There were three people waiting for her, seemingly suspended between the wide blue sky and the sun-drenched sea. Balthazar in his usual black, severe and unsmiling. The unfathomable priest. And another man she did not know, yet recognized instantly all the same.
Constantine Skalas, looking faintly rumpled and amused, as if he’d just that moment rolled off a supermodel and slouched his way to the ceremony.
As she drew closer, clutching the white gardenias Panagiota had handed her as they walked, Balthazar and the priest stared at her in varying degrees of condemnation. Constantine only smirked.
Kendra reminded herself that she was choosing to be as happy as she liked because she’d escaped the life her family wanted for her, which had to be worth a celebration, and beamed at all of them in turn.
“A white wedding,” Balthazar murmured darkly as he took her arm. He did not quite scowl. “Let us hope God does not smite us down where we stand.”
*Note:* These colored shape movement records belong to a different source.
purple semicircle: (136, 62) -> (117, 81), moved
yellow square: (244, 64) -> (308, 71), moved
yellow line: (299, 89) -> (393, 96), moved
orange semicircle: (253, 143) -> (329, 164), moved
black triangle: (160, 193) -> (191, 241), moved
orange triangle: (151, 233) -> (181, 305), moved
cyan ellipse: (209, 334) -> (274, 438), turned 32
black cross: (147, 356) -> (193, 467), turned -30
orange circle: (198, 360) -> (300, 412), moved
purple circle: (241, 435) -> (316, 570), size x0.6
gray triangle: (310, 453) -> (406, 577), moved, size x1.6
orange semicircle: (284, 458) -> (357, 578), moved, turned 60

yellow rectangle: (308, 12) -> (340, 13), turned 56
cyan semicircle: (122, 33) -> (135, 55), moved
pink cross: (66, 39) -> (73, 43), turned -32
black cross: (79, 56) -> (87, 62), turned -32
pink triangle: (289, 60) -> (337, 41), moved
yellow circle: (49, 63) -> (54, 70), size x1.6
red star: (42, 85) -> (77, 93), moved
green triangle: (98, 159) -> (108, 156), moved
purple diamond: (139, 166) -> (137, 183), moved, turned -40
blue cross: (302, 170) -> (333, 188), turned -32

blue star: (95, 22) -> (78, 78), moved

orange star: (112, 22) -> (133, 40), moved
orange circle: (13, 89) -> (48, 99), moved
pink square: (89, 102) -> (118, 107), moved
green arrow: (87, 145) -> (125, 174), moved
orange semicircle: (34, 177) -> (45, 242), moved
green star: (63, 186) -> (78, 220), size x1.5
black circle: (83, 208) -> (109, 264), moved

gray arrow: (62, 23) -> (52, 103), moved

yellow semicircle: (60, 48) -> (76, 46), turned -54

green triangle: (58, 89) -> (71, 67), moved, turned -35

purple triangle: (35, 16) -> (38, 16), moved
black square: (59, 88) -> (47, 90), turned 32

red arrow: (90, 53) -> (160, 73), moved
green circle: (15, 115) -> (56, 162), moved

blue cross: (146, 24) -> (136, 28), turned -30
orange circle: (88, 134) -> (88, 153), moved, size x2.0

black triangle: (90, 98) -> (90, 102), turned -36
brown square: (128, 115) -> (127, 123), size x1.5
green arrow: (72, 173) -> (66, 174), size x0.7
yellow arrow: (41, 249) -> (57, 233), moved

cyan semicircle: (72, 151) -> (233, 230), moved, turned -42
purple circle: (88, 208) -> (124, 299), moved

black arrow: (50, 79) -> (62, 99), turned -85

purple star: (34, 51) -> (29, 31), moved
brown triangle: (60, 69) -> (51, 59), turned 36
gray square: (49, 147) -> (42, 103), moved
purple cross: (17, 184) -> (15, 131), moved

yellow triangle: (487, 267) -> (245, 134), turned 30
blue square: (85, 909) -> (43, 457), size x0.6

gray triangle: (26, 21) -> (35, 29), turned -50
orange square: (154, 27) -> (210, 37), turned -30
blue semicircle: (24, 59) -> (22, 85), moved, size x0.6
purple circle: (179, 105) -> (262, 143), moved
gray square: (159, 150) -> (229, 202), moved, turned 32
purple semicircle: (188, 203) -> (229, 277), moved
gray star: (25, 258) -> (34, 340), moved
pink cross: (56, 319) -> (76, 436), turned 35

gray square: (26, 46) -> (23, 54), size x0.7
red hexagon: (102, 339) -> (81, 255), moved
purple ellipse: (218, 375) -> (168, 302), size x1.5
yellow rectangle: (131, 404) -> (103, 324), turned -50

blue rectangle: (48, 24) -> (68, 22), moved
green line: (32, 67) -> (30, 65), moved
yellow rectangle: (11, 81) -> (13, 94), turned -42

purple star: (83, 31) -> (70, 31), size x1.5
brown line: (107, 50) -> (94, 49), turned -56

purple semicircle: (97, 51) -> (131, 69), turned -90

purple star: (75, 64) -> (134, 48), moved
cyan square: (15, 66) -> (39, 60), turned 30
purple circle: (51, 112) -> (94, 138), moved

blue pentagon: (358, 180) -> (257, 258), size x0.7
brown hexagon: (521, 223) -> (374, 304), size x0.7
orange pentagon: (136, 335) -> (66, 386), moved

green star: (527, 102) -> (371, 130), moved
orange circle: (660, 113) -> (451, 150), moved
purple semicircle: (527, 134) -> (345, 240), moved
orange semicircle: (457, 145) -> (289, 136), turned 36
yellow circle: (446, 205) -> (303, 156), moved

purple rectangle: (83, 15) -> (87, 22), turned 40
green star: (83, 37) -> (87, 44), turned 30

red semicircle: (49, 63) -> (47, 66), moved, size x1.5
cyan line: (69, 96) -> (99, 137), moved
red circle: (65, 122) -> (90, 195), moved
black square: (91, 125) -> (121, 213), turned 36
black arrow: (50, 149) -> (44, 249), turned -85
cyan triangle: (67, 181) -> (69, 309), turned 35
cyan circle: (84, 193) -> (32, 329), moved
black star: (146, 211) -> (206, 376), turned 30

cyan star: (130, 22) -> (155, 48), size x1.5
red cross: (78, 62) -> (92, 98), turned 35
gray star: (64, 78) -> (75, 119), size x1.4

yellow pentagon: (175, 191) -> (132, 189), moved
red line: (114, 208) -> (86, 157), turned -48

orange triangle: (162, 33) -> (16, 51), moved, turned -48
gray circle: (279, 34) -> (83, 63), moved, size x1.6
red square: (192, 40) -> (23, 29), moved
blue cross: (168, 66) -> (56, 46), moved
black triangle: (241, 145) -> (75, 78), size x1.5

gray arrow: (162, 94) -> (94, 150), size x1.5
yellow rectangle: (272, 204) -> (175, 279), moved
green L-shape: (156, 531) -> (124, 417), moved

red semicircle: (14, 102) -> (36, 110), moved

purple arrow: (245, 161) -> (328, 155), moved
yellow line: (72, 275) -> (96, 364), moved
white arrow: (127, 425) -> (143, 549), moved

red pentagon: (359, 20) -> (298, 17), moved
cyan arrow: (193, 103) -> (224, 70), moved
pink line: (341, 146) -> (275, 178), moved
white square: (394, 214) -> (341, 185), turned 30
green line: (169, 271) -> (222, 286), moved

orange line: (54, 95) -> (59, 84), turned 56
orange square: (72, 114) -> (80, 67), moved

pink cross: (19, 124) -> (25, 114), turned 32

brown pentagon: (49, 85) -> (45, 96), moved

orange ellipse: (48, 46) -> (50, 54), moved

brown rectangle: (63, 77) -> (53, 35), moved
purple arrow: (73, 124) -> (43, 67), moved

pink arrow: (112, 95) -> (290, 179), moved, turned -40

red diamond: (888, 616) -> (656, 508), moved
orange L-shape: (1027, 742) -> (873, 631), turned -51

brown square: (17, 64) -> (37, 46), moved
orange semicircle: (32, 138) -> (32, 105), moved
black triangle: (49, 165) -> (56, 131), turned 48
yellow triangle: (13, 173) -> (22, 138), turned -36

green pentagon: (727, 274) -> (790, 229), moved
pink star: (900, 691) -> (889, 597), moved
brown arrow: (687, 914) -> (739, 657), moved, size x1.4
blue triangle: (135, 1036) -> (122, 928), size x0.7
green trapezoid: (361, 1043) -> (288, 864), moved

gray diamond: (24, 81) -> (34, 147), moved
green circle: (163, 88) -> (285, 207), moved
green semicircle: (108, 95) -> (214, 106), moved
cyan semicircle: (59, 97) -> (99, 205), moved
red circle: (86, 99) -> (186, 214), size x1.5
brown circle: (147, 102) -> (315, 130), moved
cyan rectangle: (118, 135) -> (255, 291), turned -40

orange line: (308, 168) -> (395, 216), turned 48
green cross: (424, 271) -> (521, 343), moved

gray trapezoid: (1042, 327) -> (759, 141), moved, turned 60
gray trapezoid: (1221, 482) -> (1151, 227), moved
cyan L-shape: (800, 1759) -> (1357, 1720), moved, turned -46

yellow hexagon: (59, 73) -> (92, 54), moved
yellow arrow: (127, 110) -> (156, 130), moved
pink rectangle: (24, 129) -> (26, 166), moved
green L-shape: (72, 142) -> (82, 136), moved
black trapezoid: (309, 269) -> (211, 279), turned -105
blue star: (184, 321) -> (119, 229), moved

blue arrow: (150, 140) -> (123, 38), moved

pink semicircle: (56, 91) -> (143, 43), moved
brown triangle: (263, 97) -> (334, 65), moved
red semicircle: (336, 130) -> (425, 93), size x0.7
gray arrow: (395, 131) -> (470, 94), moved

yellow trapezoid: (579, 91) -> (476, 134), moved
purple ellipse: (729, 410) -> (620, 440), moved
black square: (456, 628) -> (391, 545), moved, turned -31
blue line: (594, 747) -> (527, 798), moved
“This is the day our child becomes legitimate, Balthazar,” she replied, smiling at him. Then more wildly when he actually did scowl at her. “Let us give thanks and be glad.”
The ceremony was conducted in Greek and English. There were three rounds of blessings. Constantine exchanged their rings three times. There were candles and crowns, the joining of hands, and a ceremonial procession three times around the altar.